Unstacking the deck, rethinking the dealers

Cortright acknowledges that unraveling the Gordian knot that is a highway project Benefit Cost Analysis isn't for the faint of heart, even for a professional economist like him. He says, though, that systemic reforms could someday force agencies to be more honest with the public about the real benefits of autocentric mega-projects — or, more accurately, their devastating costs.

For one, US DOT could require grant applicants to use better formulas to forecast the congestion impacts if their projects get built, incorporating decades of research on induced demand as well as how much drivers are actually willing to pay to avoid sitting in traffic. And if that happened, advocates say many of the on-paper safety, emissions, and congestion "benefits" of highway expansions would likely vanish.

Unstacking the deck, though, won't be as impactful if the dealer still gets a multi-million dollar cut when the house wins. That's why Cortright suggests that BCAs should face more federal scrutiny — or, at the very least, the people who stand to benefit from fuzzy freeway math shouldn't be allowed to prepare them.
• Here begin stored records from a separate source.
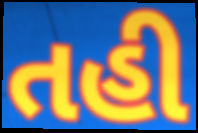
તહી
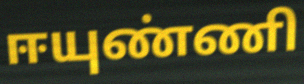
ஈயுண்ணி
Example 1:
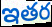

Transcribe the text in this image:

ఇతర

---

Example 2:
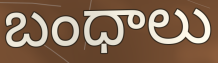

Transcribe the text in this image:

బంధాలు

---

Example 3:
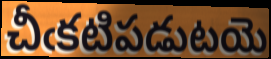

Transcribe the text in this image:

చీఁకటిపడుటయె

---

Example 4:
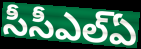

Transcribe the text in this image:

సీసీఎల్ఏ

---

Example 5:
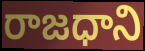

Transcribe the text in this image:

రాజధాని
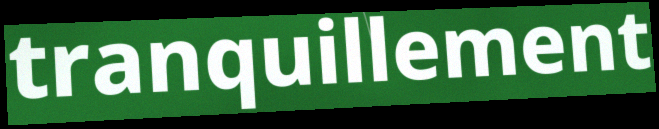
tranquillement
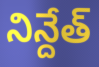
నిన్దేత్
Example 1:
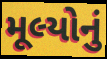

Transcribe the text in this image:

મૂલ્યોનું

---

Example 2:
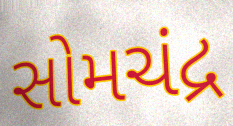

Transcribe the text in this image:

સોમચંદ્ર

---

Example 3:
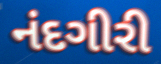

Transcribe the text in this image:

નંદગીરી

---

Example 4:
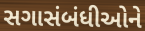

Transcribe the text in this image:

સગાસંબંધીઓને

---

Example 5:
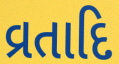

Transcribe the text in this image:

વ્રતાદિ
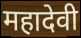
महादेवी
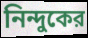
নিন্দুকের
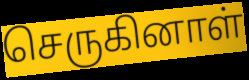
செருகினாள்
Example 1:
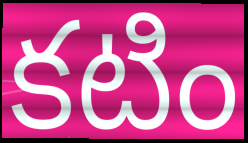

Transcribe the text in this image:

కటిం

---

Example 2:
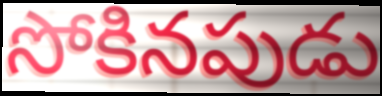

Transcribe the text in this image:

సోకినపుడు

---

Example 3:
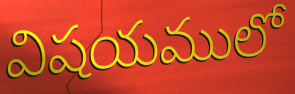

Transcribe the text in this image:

విషయములో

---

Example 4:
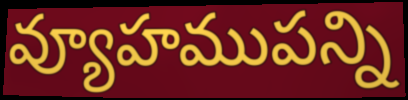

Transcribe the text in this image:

వ్యూహముపన్ని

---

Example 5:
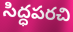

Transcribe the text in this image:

సిద్ధపరచి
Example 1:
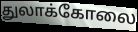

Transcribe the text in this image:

துலாக்கோலை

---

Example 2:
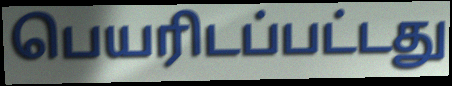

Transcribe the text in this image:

பெயரிடப்பட்டது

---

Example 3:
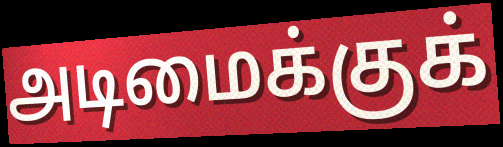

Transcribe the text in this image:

அடிமைக்குக்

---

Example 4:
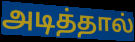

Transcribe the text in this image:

அடித்தால்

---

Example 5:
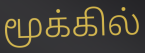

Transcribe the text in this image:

மூக்கில்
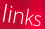
links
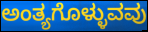
ಅಂತ್ಯಗೊಳ್ಳುವವು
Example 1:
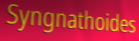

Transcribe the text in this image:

Syngnathoides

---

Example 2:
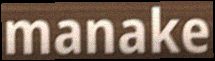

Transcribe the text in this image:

manake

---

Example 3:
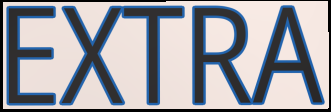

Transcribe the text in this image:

EXTRA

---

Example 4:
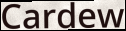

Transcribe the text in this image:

Cardew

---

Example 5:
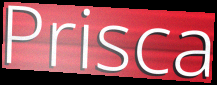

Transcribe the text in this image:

Prisca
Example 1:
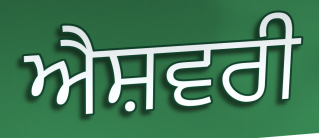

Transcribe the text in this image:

ਐਸ਼ਵਰੀ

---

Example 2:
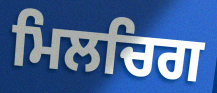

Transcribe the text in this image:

ਮਿਲਚਿਗ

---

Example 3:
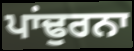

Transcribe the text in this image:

ਪਾਂਢੁਰਨਾ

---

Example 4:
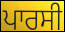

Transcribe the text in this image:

ਪਾਰਸੀ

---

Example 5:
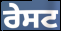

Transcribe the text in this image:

ਰੇਸਟ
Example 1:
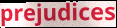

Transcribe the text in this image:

prejudices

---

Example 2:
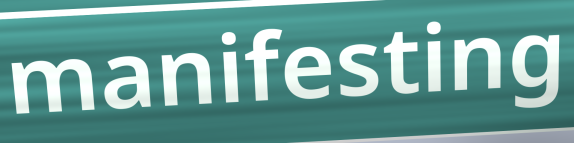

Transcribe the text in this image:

manifesting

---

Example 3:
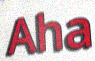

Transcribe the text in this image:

Aha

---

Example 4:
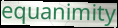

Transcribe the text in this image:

equanimity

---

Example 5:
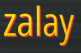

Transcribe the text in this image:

zalay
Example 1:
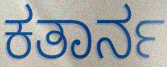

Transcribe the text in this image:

ಕತಾರ್ನ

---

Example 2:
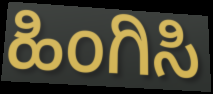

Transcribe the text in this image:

ಹಿಂಗಿಸಿ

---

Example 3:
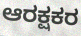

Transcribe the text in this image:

ಆರಕ್ಷಕರ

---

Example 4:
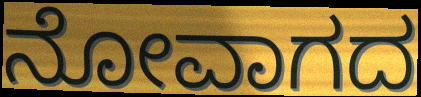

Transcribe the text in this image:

ನೋವಾಗದ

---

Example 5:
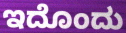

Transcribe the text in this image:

ಇದೊಂದು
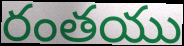
రంతయు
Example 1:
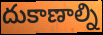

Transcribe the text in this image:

దుకాణాల్ని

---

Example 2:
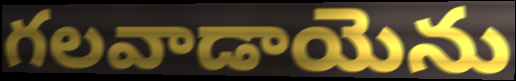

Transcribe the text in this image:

గలవాడాయెను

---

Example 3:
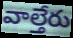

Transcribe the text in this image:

వాల్తేరు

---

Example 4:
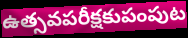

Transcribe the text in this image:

ఉత్సవపరీక్షకుపంపుట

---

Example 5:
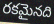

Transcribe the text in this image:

రకమైనది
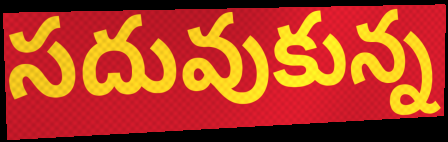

"It makes no sense that a private consultant who has an interest in the outcome gets to write the benefit-cost study," he added. "And for that matter, it doesn’t make sense for [a state highway department] to do it, either. If you're going to do a benefit cost study, it ought to be done by somebody who has no interest one way or the other in whether the benefit cost ratio comes out at one level or another… In a sense, the process is a sham."